- WHAT TO PRODUCE -
Using the data below, copy every line that contains the word "read".

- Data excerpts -
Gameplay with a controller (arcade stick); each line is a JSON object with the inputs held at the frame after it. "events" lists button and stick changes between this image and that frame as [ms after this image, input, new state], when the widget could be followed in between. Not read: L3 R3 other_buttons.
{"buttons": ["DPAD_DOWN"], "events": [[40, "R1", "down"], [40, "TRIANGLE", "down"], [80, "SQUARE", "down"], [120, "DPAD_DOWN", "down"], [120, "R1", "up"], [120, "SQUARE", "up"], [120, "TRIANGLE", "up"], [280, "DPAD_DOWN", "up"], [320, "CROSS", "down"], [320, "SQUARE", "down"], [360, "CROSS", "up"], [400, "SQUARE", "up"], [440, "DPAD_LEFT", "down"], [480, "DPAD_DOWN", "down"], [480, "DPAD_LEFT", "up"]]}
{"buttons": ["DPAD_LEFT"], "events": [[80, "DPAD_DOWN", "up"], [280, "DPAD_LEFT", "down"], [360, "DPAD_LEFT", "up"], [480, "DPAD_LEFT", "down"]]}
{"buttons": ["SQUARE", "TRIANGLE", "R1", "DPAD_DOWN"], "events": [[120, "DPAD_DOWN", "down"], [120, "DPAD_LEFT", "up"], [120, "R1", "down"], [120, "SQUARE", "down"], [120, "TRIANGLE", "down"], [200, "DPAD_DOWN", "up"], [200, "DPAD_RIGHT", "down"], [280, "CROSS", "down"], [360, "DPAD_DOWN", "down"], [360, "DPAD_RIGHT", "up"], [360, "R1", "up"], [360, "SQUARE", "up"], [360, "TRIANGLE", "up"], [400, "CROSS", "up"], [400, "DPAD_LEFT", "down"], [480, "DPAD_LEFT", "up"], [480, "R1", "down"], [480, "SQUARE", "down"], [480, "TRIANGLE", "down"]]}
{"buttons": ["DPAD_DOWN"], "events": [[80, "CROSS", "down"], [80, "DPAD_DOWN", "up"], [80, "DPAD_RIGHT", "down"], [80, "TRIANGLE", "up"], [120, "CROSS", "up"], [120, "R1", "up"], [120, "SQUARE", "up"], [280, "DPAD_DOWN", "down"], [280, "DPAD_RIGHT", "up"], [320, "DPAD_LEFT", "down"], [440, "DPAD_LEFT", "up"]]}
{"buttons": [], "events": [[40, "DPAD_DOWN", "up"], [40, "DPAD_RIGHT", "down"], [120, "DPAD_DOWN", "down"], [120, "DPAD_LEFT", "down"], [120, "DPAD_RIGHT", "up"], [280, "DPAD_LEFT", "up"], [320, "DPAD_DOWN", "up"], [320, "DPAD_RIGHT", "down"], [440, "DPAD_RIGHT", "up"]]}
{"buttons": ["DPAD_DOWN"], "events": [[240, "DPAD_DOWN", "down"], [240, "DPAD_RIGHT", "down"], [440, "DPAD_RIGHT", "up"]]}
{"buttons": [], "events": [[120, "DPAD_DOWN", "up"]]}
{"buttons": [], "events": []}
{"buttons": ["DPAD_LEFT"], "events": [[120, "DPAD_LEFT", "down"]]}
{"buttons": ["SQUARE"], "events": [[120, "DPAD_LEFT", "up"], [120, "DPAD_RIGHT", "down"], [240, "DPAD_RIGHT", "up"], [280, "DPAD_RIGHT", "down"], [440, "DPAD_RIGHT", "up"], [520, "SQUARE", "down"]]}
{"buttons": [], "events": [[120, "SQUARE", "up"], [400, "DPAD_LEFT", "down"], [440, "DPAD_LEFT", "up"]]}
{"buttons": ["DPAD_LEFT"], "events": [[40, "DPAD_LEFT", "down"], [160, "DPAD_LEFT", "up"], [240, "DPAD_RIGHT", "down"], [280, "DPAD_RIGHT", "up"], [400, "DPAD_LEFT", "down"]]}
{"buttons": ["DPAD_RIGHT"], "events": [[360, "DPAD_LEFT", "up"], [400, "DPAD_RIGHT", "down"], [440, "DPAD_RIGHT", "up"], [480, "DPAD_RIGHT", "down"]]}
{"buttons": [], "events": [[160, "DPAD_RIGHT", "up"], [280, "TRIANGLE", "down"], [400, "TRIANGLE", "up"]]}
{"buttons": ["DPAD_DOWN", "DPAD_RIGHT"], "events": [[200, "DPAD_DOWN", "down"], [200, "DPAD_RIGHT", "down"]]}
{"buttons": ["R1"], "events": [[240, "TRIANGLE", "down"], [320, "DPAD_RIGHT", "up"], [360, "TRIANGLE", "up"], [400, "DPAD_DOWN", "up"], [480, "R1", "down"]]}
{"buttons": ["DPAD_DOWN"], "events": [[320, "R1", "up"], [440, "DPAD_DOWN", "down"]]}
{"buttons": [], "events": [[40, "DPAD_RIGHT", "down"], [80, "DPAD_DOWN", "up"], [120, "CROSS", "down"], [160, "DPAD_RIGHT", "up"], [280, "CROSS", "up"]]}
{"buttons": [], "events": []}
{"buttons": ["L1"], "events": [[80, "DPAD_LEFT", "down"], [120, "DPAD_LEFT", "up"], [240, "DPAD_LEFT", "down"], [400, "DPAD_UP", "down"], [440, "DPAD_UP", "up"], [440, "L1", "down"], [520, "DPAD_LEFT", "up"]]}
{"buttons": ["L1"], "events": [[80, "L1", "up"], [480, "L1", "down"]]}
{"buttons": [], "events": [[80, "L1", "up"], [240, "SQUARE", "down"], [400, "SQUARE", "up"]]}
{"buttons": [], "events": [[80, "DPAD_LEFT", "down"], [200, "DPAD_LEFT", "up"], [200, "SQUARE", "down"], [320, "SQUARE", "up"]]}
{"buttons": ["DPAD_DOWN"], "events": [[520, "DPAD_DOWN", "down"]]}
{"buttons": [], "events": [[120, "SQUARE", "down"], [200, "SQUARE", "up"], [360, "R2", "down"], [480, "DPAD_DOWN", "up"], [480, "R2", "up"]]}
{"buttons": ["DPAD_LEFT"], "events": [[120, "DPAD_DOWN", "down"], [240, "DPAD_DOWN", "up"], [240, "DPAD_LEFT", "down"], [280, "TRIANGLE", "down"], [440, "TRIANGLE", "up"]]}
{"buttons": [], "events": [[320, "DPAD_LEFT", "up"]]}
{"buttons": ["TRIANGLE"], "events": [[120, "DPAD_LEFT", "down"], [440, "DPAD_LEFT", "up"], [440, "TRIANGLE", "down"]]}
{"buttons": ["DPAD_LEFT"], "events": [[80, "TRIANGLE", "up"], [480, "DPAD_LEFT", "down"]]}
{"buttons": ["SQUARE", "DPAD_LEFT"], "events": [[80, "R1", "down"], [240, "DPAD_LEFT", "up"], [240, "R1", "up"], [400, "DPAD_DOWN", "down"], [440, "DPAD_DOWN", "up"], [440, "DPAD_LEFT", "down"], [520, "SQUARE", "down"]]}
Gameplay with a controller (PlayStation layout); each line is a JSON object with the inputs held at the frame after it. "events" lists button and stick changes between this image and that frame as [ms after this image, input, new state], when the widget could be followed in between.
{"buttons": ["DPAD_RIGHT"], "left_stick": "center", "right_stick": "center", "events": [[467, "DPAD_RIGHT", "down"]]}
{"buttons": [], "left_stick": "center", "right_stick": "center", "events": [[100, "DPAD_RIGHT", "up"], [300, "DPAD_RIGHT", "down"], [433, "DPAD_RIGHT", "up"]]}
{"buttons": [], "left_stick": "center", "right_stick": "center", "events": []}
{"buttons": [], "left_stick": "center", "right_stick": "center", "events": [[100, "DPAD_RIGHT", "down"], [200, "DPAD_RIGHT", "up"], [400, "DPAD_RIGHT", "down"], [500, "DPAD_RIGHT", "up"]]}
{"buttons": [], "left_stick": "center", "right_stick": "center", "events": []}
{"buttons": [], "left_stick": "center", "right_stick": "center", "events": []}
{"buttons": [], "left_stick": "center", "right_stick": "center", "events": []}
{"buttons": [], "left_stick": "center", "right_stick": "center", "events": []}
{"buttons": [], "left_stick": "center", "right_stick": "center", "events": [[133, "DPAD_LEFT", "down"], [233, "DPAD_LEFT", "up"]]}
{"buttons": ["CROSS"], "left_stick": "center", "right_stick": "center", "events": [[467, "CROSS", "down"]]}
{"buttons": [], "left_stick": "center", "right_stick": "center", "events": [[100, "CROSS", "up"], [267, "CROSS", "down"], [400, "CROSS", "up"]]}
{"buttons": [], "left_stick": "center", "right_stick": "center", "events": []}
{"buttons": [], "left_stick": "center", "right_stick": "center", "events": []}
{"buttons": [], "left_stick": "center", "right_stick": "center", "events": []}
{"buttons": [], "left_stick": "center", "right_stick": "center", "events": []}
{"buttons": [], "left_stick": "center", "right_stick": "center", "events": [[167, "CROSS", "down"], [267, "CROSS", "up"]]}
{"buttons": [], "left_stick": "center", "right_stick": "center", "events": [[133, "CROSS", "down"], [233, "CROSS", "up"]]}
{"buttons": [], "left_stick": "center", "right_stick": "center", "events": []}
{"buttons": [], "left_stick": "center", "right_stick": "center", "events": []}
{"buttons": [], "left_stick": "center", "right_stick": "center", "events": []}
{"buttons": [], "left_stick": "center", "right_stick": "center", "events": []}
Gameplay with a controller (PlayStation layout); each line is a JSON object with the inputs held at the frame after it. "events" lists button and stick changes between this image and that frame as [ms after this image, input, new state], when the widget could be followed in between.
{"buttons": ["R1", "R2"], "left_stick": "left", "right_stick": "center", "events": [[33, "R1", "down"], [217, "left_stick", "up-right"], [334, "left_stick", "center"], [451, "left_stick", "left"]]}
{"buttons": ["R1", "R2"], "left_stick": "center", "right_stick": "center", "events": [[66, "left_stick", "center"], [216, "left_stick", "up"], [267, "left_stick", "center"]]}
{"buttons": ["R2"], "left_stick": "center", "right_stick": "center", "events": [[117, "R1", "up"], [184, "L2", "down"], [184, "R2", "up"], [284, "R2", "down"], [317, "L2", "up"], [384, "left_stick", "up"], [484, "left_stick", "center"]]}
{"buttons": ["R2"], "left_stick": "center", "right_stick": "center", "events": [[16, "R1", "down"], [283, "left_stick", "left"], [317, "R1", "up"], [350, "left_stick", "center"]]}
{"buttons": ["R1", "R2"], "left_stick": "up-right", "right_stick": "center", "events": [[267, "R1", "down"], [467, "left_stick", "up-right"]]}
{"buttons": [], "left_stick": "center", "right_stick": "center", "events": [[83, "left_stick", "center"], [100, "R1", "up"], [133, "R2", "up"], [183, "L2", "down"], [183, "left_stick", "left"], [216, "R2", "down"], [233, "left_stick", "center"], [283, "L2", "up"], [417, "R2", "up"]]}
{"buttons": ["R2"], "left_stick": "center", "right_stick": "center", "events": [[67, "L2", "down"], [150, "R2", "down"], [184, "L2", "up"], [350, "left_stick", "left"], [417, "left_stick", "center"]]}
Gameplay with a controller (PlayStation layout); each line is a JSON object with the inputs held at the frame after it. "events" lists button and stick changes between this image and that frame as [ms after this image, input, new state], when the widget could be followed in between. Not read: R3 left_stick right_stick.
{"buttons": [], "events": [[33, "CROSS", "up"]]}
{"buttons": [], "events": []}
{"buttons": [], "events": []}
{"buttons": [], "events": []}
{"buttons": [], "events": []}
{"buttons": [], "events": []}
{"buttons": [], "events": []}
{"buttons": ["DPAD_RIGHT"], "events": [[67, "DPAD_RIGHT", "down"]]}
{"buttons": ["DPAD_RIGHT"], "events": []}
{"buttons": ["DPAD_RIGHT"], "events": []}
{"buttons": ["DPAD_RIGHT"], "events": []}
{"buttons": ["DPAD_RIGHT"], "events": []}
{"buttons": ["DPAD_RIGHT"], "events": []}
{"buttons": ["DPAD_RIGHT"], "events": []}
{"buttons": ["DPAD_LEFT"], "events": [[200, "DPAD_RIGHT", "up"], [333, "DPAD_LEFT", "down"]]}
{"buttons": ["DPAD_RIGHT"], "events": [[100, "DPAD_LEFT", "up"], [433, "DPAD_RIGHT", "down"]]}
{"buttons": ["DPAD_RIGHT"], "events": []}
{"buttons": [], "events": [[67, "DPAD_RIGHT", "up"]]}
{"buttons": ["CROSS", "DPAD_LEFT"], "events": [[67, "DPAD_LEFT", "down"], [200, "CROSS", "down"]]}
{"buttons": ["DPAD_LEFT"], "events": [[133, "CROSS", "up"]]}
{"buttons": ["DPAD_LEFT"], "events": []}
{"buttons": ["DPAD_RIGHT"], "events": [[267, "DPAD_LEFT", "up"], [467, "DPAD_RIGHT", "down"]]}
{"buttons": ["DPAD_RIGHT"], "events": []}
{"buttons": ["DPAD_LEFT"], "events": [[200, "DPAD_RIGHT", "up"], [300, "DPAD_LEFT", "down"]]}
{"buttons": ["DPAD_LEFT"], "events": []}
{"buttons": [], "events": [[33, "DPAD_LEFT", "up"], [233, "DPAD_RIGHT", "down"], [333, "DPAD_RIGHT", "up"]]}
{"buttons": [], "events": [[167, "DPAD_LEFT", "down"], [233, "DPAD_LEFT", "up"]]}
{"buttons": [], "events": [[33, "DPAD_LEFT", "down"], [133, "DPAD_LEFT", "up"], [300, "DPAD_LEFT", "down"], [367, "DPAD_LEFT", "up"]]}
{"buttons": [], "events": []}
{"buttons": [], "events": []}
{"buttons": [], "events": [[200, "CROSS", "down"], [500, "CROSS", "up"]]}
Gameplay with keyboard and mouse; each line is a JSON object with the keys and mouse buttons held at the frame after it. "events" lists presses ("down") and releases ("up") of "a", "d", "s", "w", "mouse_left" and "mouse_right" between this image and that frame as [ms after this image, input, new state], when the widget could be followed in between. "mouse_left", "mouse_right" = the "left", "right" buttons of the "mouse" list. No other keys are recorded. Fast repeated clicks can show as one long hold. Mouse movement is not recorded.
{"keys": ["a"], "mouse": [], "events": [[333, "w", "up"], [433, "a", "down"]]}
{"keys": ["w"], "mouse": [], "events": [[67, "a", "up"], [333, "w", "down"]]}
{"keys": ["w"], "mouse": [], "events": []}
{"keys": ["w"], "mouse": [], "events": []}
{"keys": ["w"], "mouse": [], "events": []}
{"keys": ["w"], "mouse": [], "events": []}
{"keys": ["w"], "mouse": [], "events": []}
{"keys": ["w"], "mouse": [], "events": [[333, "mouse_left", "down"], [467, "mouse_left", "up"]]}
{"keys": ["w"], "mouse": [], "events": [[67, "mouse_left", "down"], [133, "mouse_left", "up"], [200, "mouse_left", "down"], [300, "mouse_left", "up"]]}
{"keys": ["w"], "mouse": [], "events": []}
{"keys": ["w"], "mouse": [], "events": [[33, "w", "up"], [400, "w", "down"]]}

- SOLUTION TO THIS EXERCISE -
Gameplay with a controller (arcade stick); each line is a JSON object with the inputs held at the frame after it. "events" lists button and stick changes between this image and that frame as [ms after this image, input, new state], when the widget could be followed in between. Not read: L3 R3 other_buttons.
Gameplay with a controller (PlayStation layout); each line is a JSON object with the inputs held at the frame after it. "events" lists button and stick changes between this image and that frame as [ms after this image, input, new state], when the widget could be followed in between. Not read: R3 left_stick right_stick.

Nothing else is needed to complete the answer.